[Stored dataset items]
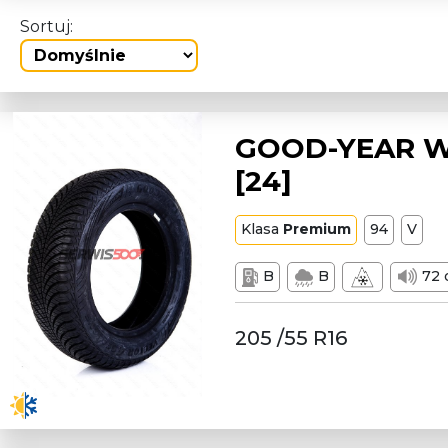
Sortuj:
GOOD-YEAR W2
[24]
Klasa
Premium
94
V
B
B
72 
205 /55 R16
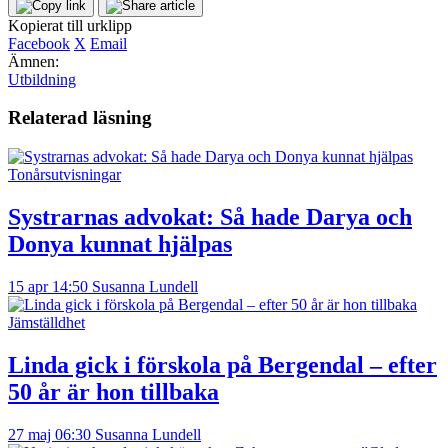
Kopierat till urklipp
Facebook
X
Email
Ämnen:
Utbildning
Relaterad läsning
Tonårsutvisningar
Systrarnas advokat: Så hade Darya och
Donya kunnat hjälpas
15 apr 14:50
Susanna Lundell
Jämställdhet
Linda gick i förskola på Bergendal – efter
50 år är hon tillbaka
27 maj 06:30
Susanna Lundell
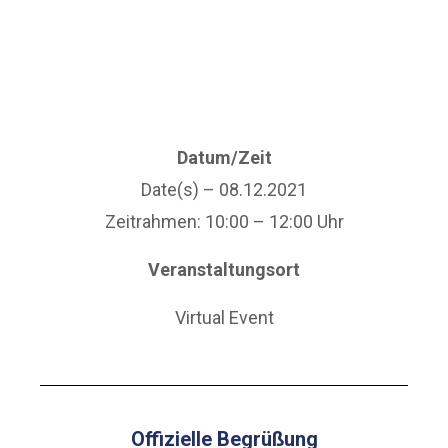
Datum/Zeit
Date(s) – 08.12.2021
Zeitrahmen: 10:00 – 12:00 Uhr
Veranstaltungsort
Virtual Event
O
ffizielle Begrüßung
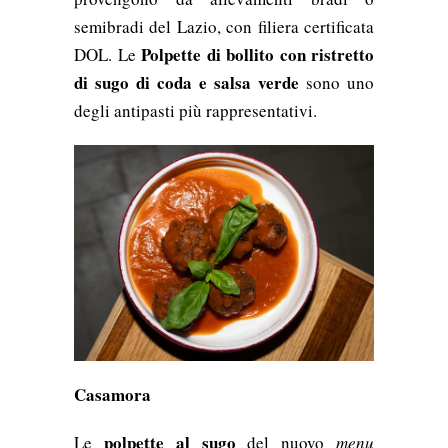
semibradi del Lazio, con filiera certificata
Polpette di bollito
con ristretto
DOL. Le
di sugo di coda e salsa verde
sono uno
degli antipasti più rappresentativi.
Casamora
polpette al sugo
Le
del nuovo
menu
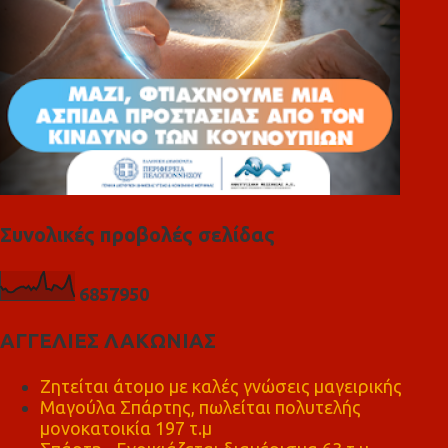
Συνολικές προβολές σελίδας
6
8
5
7
9
5
0
ΑΓΓΕΛΙΕΣ ΛΑΚΩΝΙΑΣ
Ζητείται άτομο με καλές γνώσεις μαγειρικής
Μαγούλα Σπάρτης, πωλείται πολυτελής
μονοκατοικία 197 τ.μ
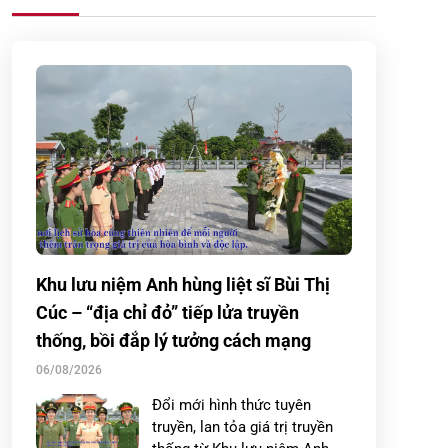
Khu lưu niệm Anh hùng liệt sĩ Bùi Thị
Cúc – “địa chỉ đỏ” tiếp lửa truyền
thống, bồi đắp lý tưởng cách mạng
06/08/2026
Đổi mới hình thức tuyên
truyền, lan tỏa giá trị truyền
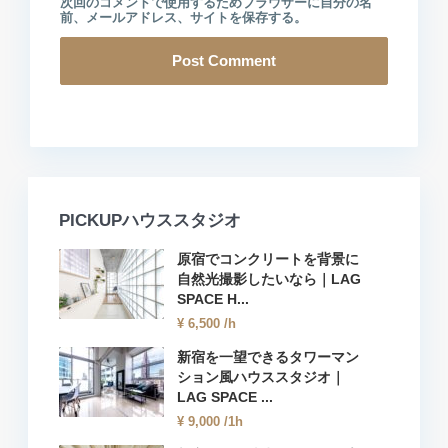
次回のコメントで使用するためブラウザーに自分の名
前、メールアドレス、サイトを保存する。
PICKUPハウススタジオ
原宿でコンクリートを背景に
自然光撮影したいなら｜LAG
SPACE H...
¥ 6,500
/h
新宿を一望できるタワーマン
ション風ハウススタジオ｜
LAG SPACE ...
¥ 9,000
/1h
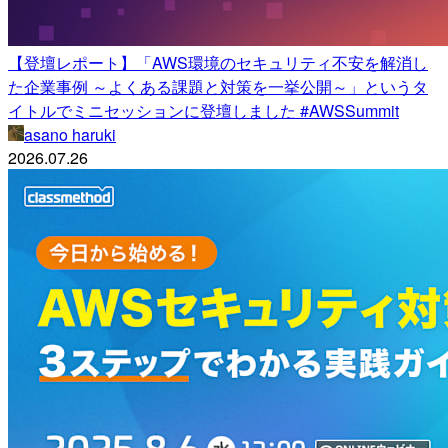
【登壇レポート】「AWS環境のセキュリティ不安を解消し
た企業事例 ～よくある課題と対策を一挙公開～」というタ
イトルでミニセッションに登壇しました #AWSSummit
asano haruki
2026.07.26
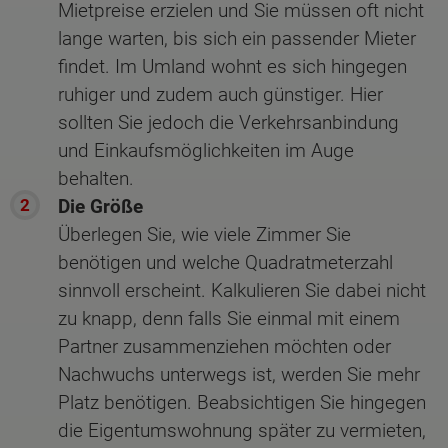
Mietpreise erzielen und Sie müssen oft nicht
lange warten, bis sich ein passender Mieter
findet. Im Umland wohnt es sich hingegen
ruhiger und zudem auch günstiger. Hier
sollten Sie jedoch die Verkehrsanbindung
und Einkaufsmöglichkeiten im Auge
behalten.
Die Größe
Überlegen Sie, wie viele Zimmer Sie
benötigen und welche Quadratmeterzahl
sinnvoll erscheint. Kalkulieren Sie dabei nicht
zu knapp, denn falls Sie einmal mit einem
Partner zusammenziehen möchten oder
Nachwuchs unterwegs ist, werden Sie mehr
Platz benötigen. Beabsichtigen Sie hingegen
die Eigentumswohnung später zu vermieten,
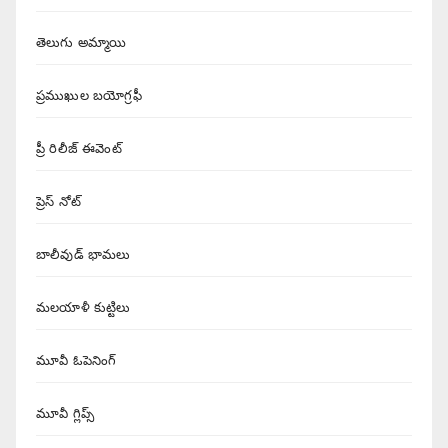
తెలుగు అమ్మాయి
ప్రముఖుల బయోగ్రఫీ
ప్రీ రిలీజ్ ఈవెంట్
ప్రెస్ నోట్
బాలీవుడ్ భామలు
మలయాళీ కుట్టిలు
మూవీ ఓపెనింగ్
మూవీ గ్లిప్స్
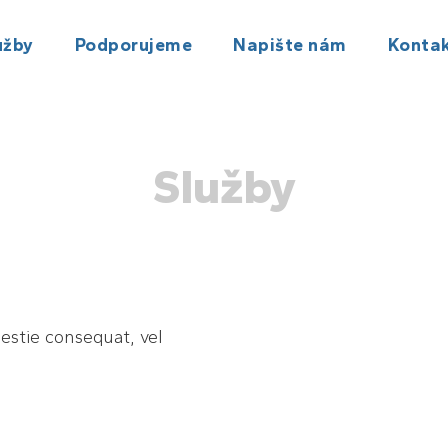
užby
Podporujeme
Napište nám
Kontak
Služby
lestie consequat, vel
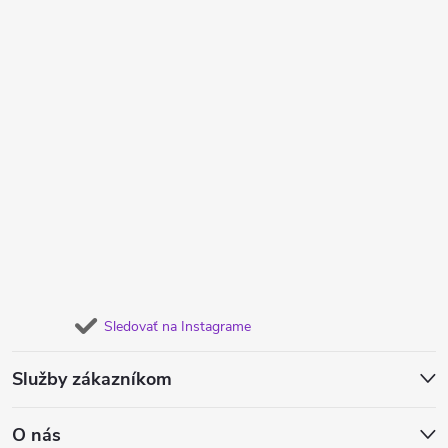
Sledovať na Instagrame
Služby zákazníkom
O nás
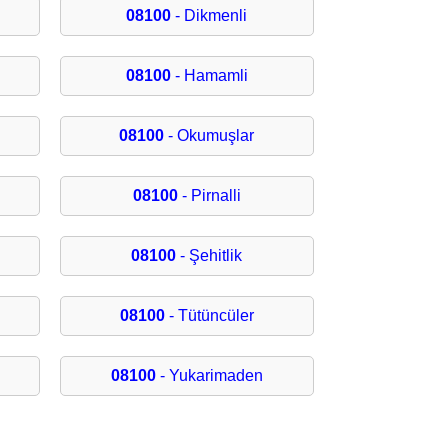
08100
- Dikmenli
08100
- Hamamli
08100
- Okumuşlar
08100
- Pirnalli
08100
- Şehitlik
08100
- Tütüncüler
08100
- Yukarimaden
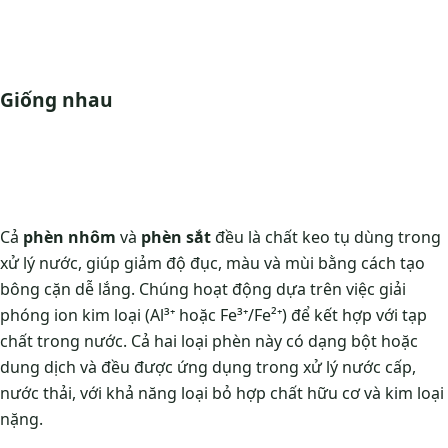
Giống nhau
Cả
phèn nhôm
và
phèn sắt
đều là chất keo tụ dùng trong
xử lý nước, giúp giảm độ đục, màu và mùi bằng cách tạo
bông cặn dễ lắng. Chúng hoạt động dựa trên việc giải
phóng ion kim loại (Al³⁺ hoặc Fe³⁺/Fe²⁺) để kết hợp với tạp
chất trong nước. Cả hai loại phèn này có dạng bột hoặc
dung dịch và đều được ứng dụng trong xử lý nước cấp,
nước thải, với khả năng loại bỏ hợp chất hữu cơ và kim loại
nặng.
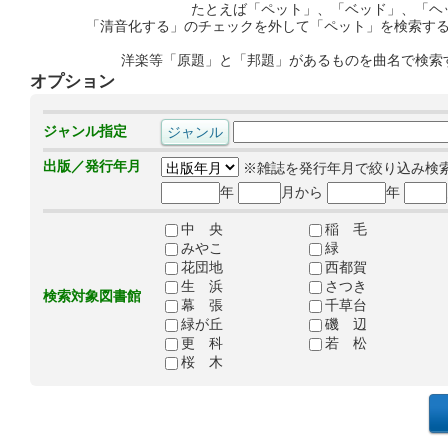
たとえば「ペット」、「ベッド」、「ヘ
「清音化する」のチェックを外して「ペット」を検索す
洋楽等「原題」と「邦題」があるものを曲名で検索
オプション
ジャンル指定
出版／発行年月
※雑誌を発行年月で絞り込み検
年
月から
年
中 央
稲 毛
みやこ
緑
花団地
西都賀
生 浜
さつき
検索対象図書館
幕 張
千草台
緑が丘
磯 辺
更 科
若 松
桜 木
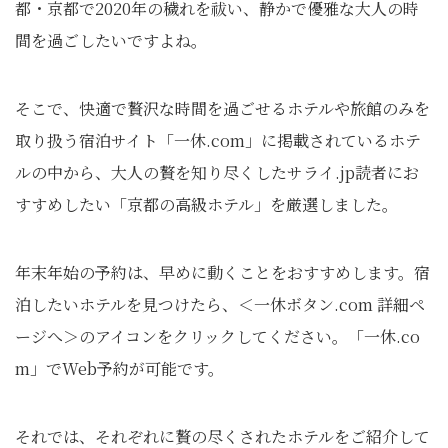
都・京都で2020年の穢れを祓い、静かで優雅な大人の時
間を過ごしたいですよね。
そこで、快適で贅沢な時間を過ごせるホテルや旅館のみを
取り扱う宿泊サイト「一休.com」に掲載されているホテ
ルの中から、大人の贅を知り尽くしたサライ.jp読者にお
すすめしたい「京都の高級ホテル」を厳選しました。
年末年始の予約は、早めに動くことをおすすめします。宿
泊したいホテルを見つけたら、＜一休ボタン.com 詳細ペ
ージへ＞のアイコンをクリックしてください。「一休.co
m」でWeb予約が可能です。
それでは、それぞれに贅の尽くされたホテルをご紹介して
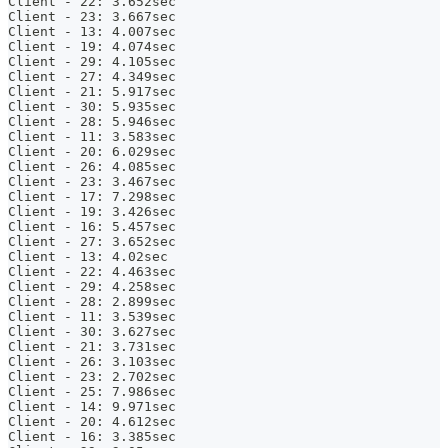
Client - 22: 3.652sec
Client - 23: 3.667sec
Client - 13: 4.007sec
Client - 19: 4.074sec
Client - 29: 4.105sec
Client - 27: 4.349sec
Client - 21: 5.917sec
Client - 30: 5.935sec
Client - 28: 5.946sec
Client - 11: 3.583sec
Client - 20: 6.029sec
Client - 26: 4.085sec
Client - 23: 3.467sec
Client - 17: 7.298sec
Client - 19: 3.426sec
Client - 16: 5.457sec
Client - 27: 3.652sec
Client - 13: 4.02sec
Client - 22: 4.463sec
Client - 29: 4.258sec
Client - 28: 2.899sec
Client - 11: 3.539sec
Client - 30: 3.627sec
Client - 21: 3.731sec
Client - 26: 3.103sec
Client - 23: 2.702sec
Client - 25: 7.986sec
Client - 14: 9.971sec
Client - 20: 4.612sec
Client - 16: 3.385sec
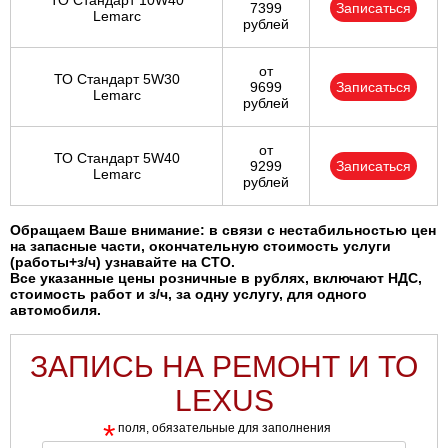
ТО Стандарт 10W40
7399
Записаться
Lemarc
рублей
от
ТО Стандарт 5W30
9699
Записаться
Lemarc
рублей
от
ТО Стандарт 5W40
9299
Записаться
Lemarc
рублей
Обращаем Ваше внимание: в связи с нестабильностью цен
на запасные части, окончательную стоимость услуги
(работы+з/ч) узнавайте на СТО.
Все указанные цены розничные в рублях, включают НДС,
стоимость работ и з/ч, за одну услугу, для одного
автомобиля.
ЗАПИСЬ НА РЕМОНТ И ТО
LEXUS
*
поля, обязательные для заполнения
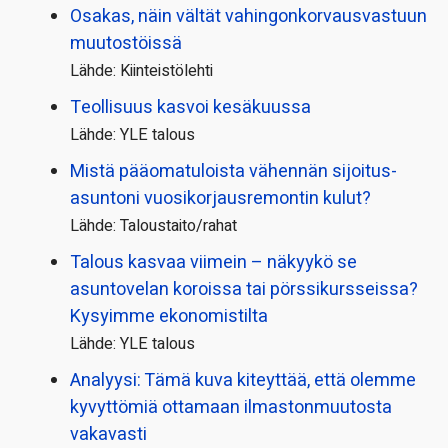
Osakas, näin vältät vahingonkorvausvastuun
muutostöissä
Lähde: Kiinteistölehti
Teollisuus kasvoi kesäkuussa
Lähde: YLE talous
Mistä pääoma­tuloista vähennän sijoitus­
asuntoni vuosikorjaus­remontin kulut?
Lähde: Taloustaito/rahat
Talous kasvaa viimein – näkyykö se
asuntovelan koroissa tai pörssi­kursseissa?
Kysyimme ekonomistilta
Lähde: YLE talous
Analyysi: Tämä kuva kiteyttää, että olemme
kyvyttömiä ottamaan ilmaston­muutosta
vakavasti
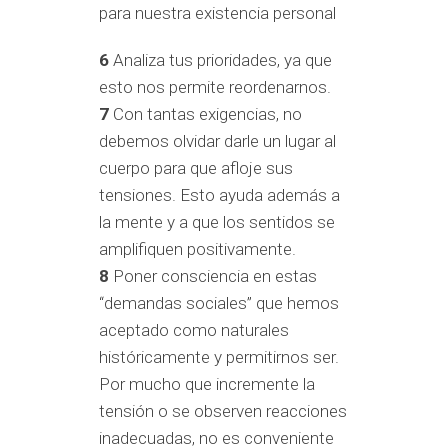
para nuestra existencia personal
6
Analiza tus prioridades, ya que
esto nos permite reordenarnos.
7
Con tantas exigencias, no
debemos olvidar darle un lugar al
cuerpo para que afloje sus
tensiones. Esto ayuda además a
la mente y a que los sentidos se
amplifiquen positivamente.
8
Poner consciencia en estas
“demandas sociales” que hemos
aceptado como naturales
históricamente y permitirnos ser.
Por mucho que incremente la
tensión o se observen reacciones
inadecuadas, no es conveniente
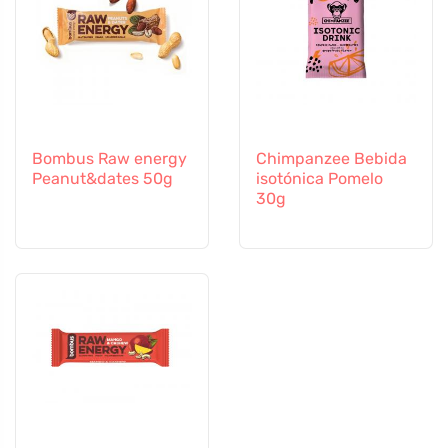
Bombus Raw energy
Chimpanzee Bebida
Peanut&dates 50g
isotónica Pomelo
30g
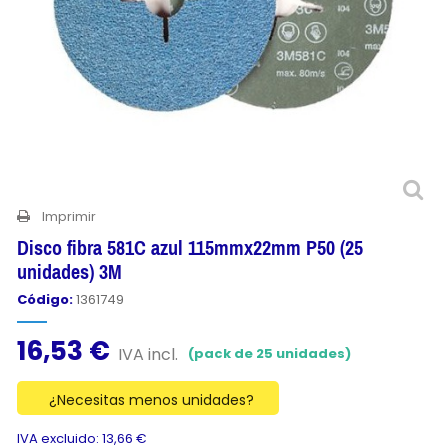
Imprimir
Disco fibra 581C azul 115mmx22mm P50 (25
unidades) 3M
Código:
1361749
16,53 €
IVA incl.
(pack de 25 unidades)
¿Necesitas menos unidades?
IVA excluido: 13,66 €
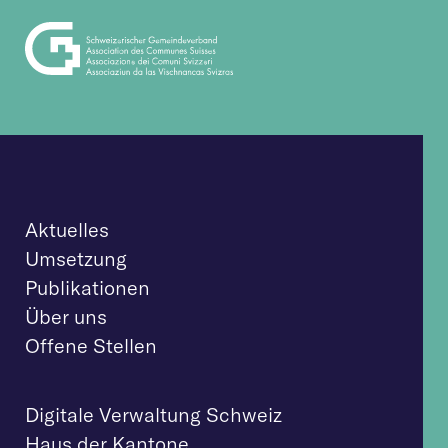
Aktuelles
Umsetzung
Publikationen
Über uns
Offene Stellen
Digitale Verwaltung Schweiz
Haus der Kantone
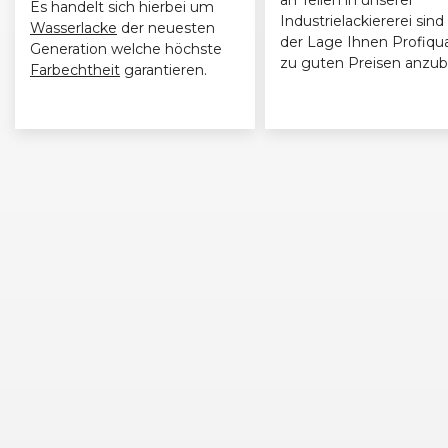
Es handelt sich hierbei um
Industrielackiererei sind 
Wasserlacke
der neuesten
der Lage Ihnen Profiqua
Generation welche höchste
zu guten Preisen anzub
Farbechtheit
garantieren.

## Problem requirements
Return every line in the records that includes the string "nước".

## Response for this exercise
xử lý nước, giúp giảm độ đục, màu và mùi bằng cách tạo
chất trong nước. Cả hai loại phèn này có dạng bột hoặc
dung dịch và đều được ứng dụng trong xử lý nước cấp,
nước thải, với khả năng loại bỏ hợp chất hữu cơ và kim loại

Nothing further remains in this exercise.